### ASSIGNED TASK:
With the pictures removed, write out the data below exactly.

START MATERIALS PROVIDED

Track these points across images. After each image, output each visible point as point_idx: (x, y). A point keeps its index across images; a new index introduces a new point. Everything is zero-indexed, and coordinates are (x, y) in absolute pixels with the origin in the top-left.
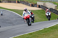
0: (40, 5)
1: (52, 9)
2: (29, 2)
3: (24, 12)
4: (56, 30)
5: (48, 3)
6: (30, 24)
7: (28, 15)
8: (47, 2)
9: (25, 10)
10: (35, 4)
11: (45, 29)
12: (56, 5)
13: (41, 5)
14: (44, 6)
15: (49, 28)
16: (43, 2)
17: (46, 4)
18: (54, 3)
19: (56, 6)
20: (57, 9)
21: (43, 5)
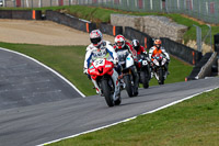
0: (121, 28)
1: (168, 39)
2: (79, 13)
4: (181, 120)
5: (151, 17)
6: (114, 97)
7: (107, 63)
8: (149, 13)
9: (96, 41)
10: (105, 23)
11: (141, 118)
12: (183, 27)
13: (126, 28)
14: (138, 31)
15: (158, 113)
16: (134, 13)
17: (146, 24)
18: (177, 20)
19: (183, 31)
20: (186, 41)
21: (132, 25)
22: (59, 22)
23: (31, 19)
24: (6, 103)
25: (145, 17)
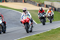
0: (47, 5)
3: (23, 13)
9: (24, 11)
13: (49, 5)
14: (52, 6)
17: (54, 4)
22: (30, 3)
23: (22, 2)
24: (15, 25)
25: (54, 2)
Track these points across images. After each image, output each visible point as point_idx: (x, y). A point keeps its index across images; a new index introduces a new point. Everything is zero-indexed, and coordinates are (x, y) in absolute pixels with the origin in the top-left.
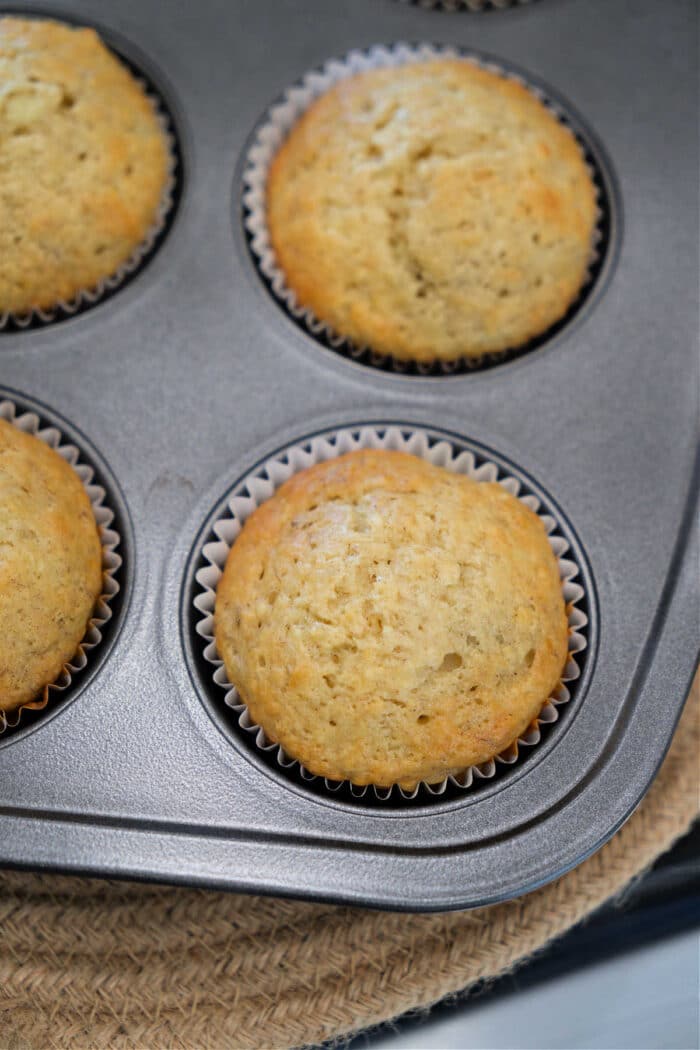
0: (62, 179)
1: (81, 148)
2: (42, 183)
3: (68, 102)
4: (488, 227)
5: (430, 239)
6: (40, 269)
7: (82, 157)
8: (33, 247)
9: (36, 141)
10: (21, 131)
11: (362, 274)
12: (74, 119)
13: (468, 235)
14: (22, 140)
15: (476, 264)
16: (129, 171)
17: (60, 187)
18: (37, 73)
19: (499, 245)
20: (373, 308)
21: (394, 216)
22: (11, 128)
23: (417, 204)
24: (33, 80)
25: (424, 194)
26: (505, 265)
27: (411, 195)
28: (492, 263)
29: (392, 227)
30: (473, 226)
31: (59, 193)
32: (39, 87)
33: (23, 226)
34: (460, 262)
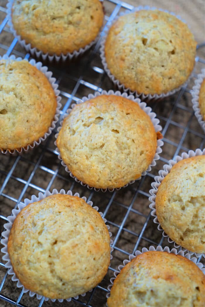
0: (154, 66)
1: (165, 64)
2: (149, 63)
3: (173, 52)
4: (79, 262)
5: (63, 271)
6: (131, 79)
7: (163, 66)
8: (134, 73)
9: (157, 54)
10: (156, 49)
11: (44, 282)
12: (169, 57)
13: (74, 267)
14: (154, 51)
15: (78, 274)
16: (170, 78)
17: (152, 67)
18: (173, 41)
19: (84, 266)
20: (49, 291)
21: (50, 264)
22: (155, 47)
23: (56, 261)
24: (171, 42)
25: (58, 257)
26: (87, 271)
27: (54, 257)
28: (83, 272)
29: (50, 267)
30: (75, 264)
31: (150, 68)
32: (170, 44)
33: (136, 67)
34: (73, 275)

END MATERIALS PROVIDED

### EXPECTED ANSWER:
Track these points across images. After each image, output each visible point as point_idx: (x, y). A point keeps its index across images; a new index introduces a new point. Everything is zero-indexed, and coordinates are (x, y) in absolute pixels with the origin in the top-left.
0: (40, 5)
1: (52, 9)
2: (29, 2)
3: (24, 12)
4: (56, 30)
5: (48, 3)
6: (30, 24)
7: (28, 15)
8: (47, 2)
9: (25, 10)
10: (35, 4)
11: (45, 29)
12: (56, 5)
13: (41, 5)
14: (44, 6)
15: (49, 28)
16: (43, 2)
17: (46, 4)
18: (54, 3)
19: (56, 6)
20: (57, 9)
21: (43, 5)
0: (121, 28)
1: (168, 39)
2: (79, 13)
4: (181, 120)
5: (151, 17)
6: (114, 97)
7: (107, 63)
8: (149, 13)
9: (96, 41)
10: (105, 23)
11: (141, 118)
12: (183, 27)
13: (126, 28)
14: (138, 31)
15: (158, 113)
16: (134, 13)
17: (146, 24)
18: (177, 20)
19: (183, 31)
20: (186, 41)
21: (132, 25)
22: (59, 22)
23: (31, 19)
24: (6, 103)
25: (145, 17)
0: (47, 5)
3: (23, 13)
9: (24, 11)
13: (49, 5)
14: (52, 6)
17: (54, 4)
22: (30, 3)
23: (22, 2)
24: (15, 25)
25: (54, 2)
Track these points across images. After each image, output each visible point as point_idx: (x, y). A point keeps its index across images; a new index introduces a new point. Everything is zero-indexed, and coordinates are (x, y) in absolute pixels with the origin in the top-left.
0: (62, 179)
1: (81, 148)
2: (42, 183)
3: (68, 102)
4: (488, 227)
5: (430, 239)
6: (40, 269)
7: (82, 157)
8: (33, 247)
9: (36, 141)
10: (21, 131)
11: (362, 274)
12: (74, 119)
13: (468, 235)
14: (22, 140)
15: (476, 264)
16: (129, 171)
17: (60, 187)
18: (37, 73)
19: (499, 245)
20: (373, 308)
21: (394, 216)
22: (11, 128)
23: (417, 204)
24: (33, 80)
25: (424, 194)
26: (505, 265)
27: (411, 195)
28: (492, 263)
29: (392, 227)
30: (473, 226)
31: (59, 193)
32: (39, 87)
33: (23, 226)
34: (460, 262)
0: (154, 66)
1: (165, 64)
2: (149, 63)
3: (173, 52)
4: (79, 262)
5: (63, 271)
6: (131, 79)
7: (163, 66)
8: (134, 73)
9: (157, 54)
10: (156, 49)
11: (44, 282)
12: (169, 57)
13: (74, 267)
14: (154, 51)
15: (78, 274)
16: (170, 78)
17: (152, 67)
18: (173, 41)
19: (84, 266)
20: (49, 291)
21: (50, 264)
22: (155, 47)
23: (56, 261)
24: (171, 42)
25: (58, 257)
26: (87, 271)
27: (54, 257)
28: (83, 272)
29: (50, 267)
30: (75, 264)
31: (150, 68)
32: (170, 44)
33: (136, 67)
34: (73, 275)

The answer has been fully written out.